### EXCERPTED DATA
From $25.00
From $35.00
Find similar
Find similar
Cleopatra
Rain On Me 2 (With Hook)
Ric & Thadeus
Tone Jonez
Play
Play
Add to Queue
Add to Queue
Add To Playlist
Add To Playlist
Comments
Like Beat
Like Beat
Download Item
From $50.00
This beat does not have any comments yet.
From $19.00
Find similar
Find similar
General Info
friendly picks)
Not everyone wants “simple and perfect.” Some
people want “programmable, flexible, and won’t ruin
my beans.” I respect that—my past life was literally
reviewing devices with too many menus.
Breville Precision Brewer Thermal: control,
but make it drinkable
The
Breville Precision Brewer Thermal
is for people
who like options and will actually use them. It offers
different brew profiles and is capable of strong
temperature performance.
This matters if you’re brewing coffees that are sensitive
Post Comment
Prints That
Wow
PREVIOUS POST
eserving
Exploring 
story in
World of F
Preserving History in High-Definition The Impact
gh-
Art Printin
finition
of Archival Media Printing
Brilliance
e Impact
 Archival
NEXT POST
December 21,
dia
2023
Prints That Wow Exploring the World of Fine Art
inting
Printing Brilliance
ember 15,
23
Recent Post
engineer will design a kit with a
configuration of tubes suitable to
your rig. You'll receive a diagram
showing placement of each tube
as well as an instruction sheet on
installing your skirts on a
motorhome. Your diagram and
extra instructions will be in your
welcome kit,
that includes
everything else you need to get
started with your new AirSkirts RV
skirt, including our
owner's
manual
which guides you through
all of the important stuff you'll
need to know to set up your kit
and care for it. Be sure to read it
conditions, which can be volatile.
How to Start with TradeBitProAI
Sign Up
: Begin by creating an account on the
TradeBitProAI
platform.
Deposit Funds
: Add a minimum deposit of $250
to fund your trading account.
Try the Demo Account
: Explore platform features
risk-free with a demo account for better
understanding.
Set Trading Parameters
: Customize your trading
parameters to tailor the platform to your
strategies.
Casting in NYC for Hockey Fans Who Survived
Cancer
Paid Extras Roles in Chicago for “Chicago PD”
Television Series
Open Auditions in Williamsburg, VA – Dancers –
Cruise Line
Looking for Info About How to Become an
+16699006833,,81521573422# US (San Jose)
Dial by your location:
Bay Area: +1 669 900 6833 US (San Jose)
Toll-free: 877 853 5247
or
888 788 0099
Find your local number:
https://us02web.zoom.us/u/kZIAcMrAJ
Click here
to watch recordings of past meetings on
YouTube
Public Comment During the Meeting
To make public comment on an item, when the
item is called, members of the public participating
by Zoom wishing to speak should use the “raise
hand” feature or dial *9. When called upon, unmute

### WORK INSTRUCTION
Transcribe the text of all the rows above verbatim, line for line, keeping every fragment, spelling, and line break unchanged.

### ANSWER TO THE EXERCISE
From $25.00
From $35.00
Find similar
Find similar
Cleopatra
Rain On Me 2 (With Hook)
Ric & Thadeus
Tone Jonez
Play
Play
Add to Queue
Add to Queue
Add To Playlist
Add To Playlist
Comments
Like Beat
Like Beat
Download Item
From $50.00
This beat does not have any comments yet.
From $19.00
Find similar
Find similar
General Info
friendly picks)
Not everyone wants “simple and perfect.” Some
people want “programmable, flexible, and won’t ruin
my beans.” I respect that—my past life was literally
reviewing devices with too many menus.
Breville Precision Brewer Thermal: control,
but make it drinkable
The
Breville Precision Brewer Thermal
is for people
who like options and will actually use them. It offers
different brew profiles and is capable of strong
temperature performance.
This matters if you’re brewing coffees that are sensitive
Post Comment
Prints That
Wow
PREVIOUS POST
eserving
Exploring 
story in
World of F
Preserving History in High-Definition The Impact
gh-
Art Printin
finition
of Archival Media Printing
Brilliance
e Impact
 Archival
NEXT POST
December 21,
dia
2023
Prints That Wow Exploring the World of Fine Art
inting
Printing Brilliance
ember 15,
23
Recent Post
engineer will design a kit with a
configuration of tubes suitable to
your rig. You'll receive a diagram
showing placement of each tube
as well as an instruction sheet on
installing your skirts on a
motorhome. Your diagram and
extra instructions will be in your
welcome kit,
that includes
everything else you need to get
started with your new AirSkirts RV
skirt, including our
owner's
manual
which guides you through
all of the important stuff you'll
need to know to set up your kit
and care for it. Be sure to read it
conditions, which can be volatile.
How to Start with TradeBitProAI
Sign Up
: Begin by creating an account on the
TradeBitProAI
platform.
Deposit Funds
: Add a minimum deposit of $250
to fund your trading account.
Try the Demo Account
: Explore platform features
risk-free with a demo account for better
understanding.
Set Trading Parameters
: Customize your trading
parameters to tailor the platform to your
strategies.
Casting in NYC for Hockey Fans Who Survived
Cancer
Paid Extras Roles in Chicago for “Chicago PD”
Television Series
Open Auditions in Williamsburg, VA – Dancers –
Cruise Line
Looking for Info About How to Become an
+16699006833,,81521573422# US (San Jose)
Dial by your location:
Bay Area: +1 669 900 6833 US (San Jose)
Toll-free: 877 853 5247
or
888 788 0099
Find your local number:
https://us02web.zoom.us/u/kZIAcMrAJ
Click here
to watch recordings of past meetings on
YouTube
Public Comment During the Meeting
To make public comment on an item, when the
item is called, members of the public participating
by Zoom wishing to speak should use the “raise
hand” feature or dial *9. When called upon, unmute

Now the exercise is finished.